READING PASSAGE:
Security firm Finjan has found 10 flaws in Windows XP SP2 -- while Microsoft is saying the warnings are over the top.
According to the security company, the flaws mean that "attackers can silently and remotely take over an SP2 machine when the user simply browses a web page".
Finjan has informed Microsoft of the flaws and is working with the Redmond, Washington-based giant to sew them up. The company won't provide any details about the flaws, which have yet to be patched, in case it helps hackers and virus writers start work on exploiting the vulnerabilities before Microsoft issues any potential fix.
However, Finjan did give details of what kind of attack the flaws could be used to launch.
One, according to the company, would allow hackers to remotely access users' local files, by compromising a feature that disallows remote web pages access to local file apart from by downloading a file.
Another flaw could let hackers bypass XP SP2's notification mechanism about downloading and execution of .exe, which could let them download files without warning the user.
Microsoft, however, isn't hitting the panic button just yet.
A Microsoft spokeswoman said "Microsoft is aware of the claims by Finjan Software of possible vulnerabilities in Windows XP SP2. At this time, Microsoft cannot confirm Finjan’s claims of 'ten new vulnerabilities' in Windows XP SP2. Moreover, Microsoft is currently unaware of active attacks against customers attempting to utilise the alleged vulnerabilities as reported by Finjan."
"Our early analysis indicates that Finjan’s claims are potentially misleading and possibly erroneous regarding the breadth and severity of the alleged vulnerabilities in Windows XP SP2," she added.
Microsoft is investigating the claims and will issue a fix if necessary.

LIST OF TASKS:
(a) Write out the article on the Windows XP SP2 flaws, starting at "Security firm Finjan" and ending at "any potential fix.".
(b) Decide whether each statement agrees with the article on the Windows XP SP2 flaws. Answer yes or no, and quote the words that decide it: (i) Finjan has told Microsoft about the flaws. (ii) Microsoft has confirmed that there are ten new vulnerabilities. (iii) The flaws have already been patched.
The data that follows has no connection to the article on the Windows XP SP2 flaws.

Stored data entries:

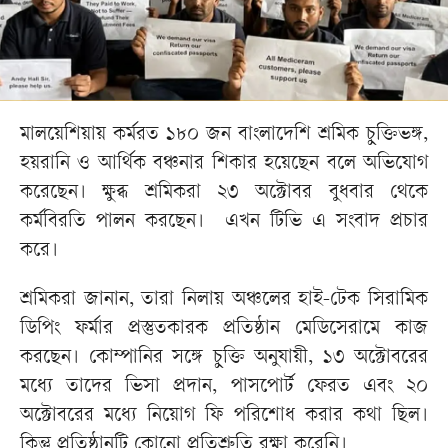
মালয়েশিয়ায় কর্মরত ১৮০ জন বাংলাদেশি শ্রমিক চুক্তিভঙ্গ,
হয়রানি ও আর্থিক বঞ্চনার শিকার হয়েছেন বলে অভিযোগ
করেছেন। ক্ষুব্ধ শ্রমিকরা ২৩ অক্টোবর বুধবার থেকে
কর্মবিরতি পালন করছেন। এখন টিভি এ সংবাদ প্রচার
করে।
শ্রমিকরা জানান, তারা নিলায় অঞ্চলের হাই-টেক সিরামিক
ডিপিং ফর্মার প্রস্তুতকারক প্রতিষ্ঠান মেডিসেরামে কাজ
করছেন। কোম্পানির সঙ্গে চুক্তি অনুযায়ী, ১৩ অক্টোবরের
মধ্যে তাদের ভিসা প্রদান, পাসপোর্ট ফেরত এবং ২০
অক্টোবরের মধ্যে নিয়োগ ফি পরিশোধ করার কথা ছিল।
কিন্তু প্রতিষ্ঠানটি কোনো প্রতিশ্রুতি রক্ষা করেনি।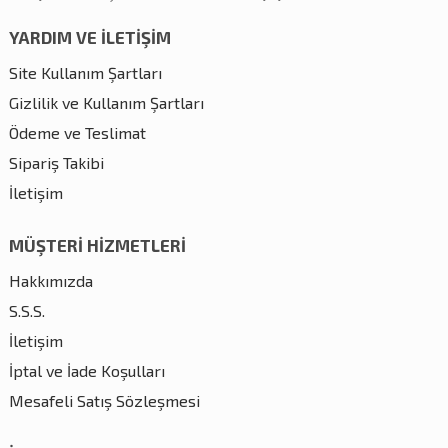
YARDIM VE İLETİŞİM
Site Kullanım Şartları
Gizlilik ve Kullanım Şartları
Ödeme ve Teslimat
Sipariş Takibi
İletişim
MÜŞTERİ HİZMETLERİ
Hakkımızda
S.S.S.
İletişim
İptal ve İade Koşulları
Mesafeli Satış Sözleşmesi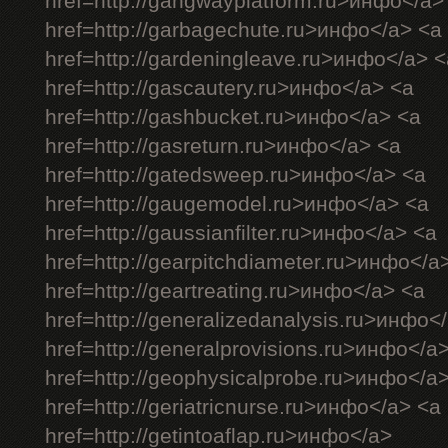
href=http://gangwayplatform.ru>инфо</a>
href=http://garbagechute.ru>инфо</a> <a
href=http://gardeningleave.ru>инфо</a> <
href=http://gascautery.ru>инфо</a> <a
href=http://gashbucket.ru>инфо</a> <a
href=http://gasreturn.ru>инфо</a> <a
href=http://gatedsweep.ru>инфо</a> <a
href=http://gaugemodel.ru>инфо</a> <a
href=http://gaussianfilter.ru>инфо</a> <a
href=http://gearpitchdiameter.ru>инфо</a
href=http://geartreating.ru>инфо</a> <a
href=http://generalizedanalysis.ru>инфо<
href=http://generalprovisions.ru>инфо</a
href=http://geophysicalprobe.ru>инфо</a
href=http://geriatricnurse.ru>инфо</a> <a
href=http://getintoaflap.ru>инфо</a>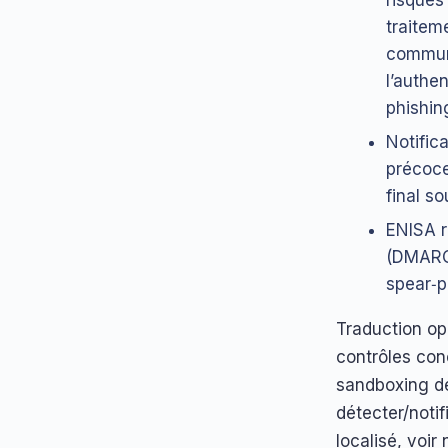
risques
traitem
communi
l’authe
phishing
Notifica
précoce
final so
ENISA r
(DMARC,
spear‑p
Traduction opé
contrôles con
sandboxing de
détecter/notif
localisé, voir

ANSWER LIST:
(a)
Security firm Finjan has found 10 flaws in Windows XP SP2 -- while Microsoft is saying the warnings are over the top.
According to the security company, the flaws mean that "attackers can silently and remotely take over an SP2 machine when the user simply browses a web page".
Finjan has informed Microsoft of the flaws and is working with the Redmond, Washington-based giant to sew them up. The company won't provide any details about the flaws, which have yet to be patched, in case it helps hackers and virus writers start work on exploiting the vulnerabilities before Microsoft issues any potential fix.

(b)
(i) Yes: "Finjan has informed Microsoft of the flaws"
(ii) No: "Microsoft cannot confirm Finjan’s claims of 'ten new vulnerabilities' in Windows XP SP2"
(iii) No: "which have yet to be patched"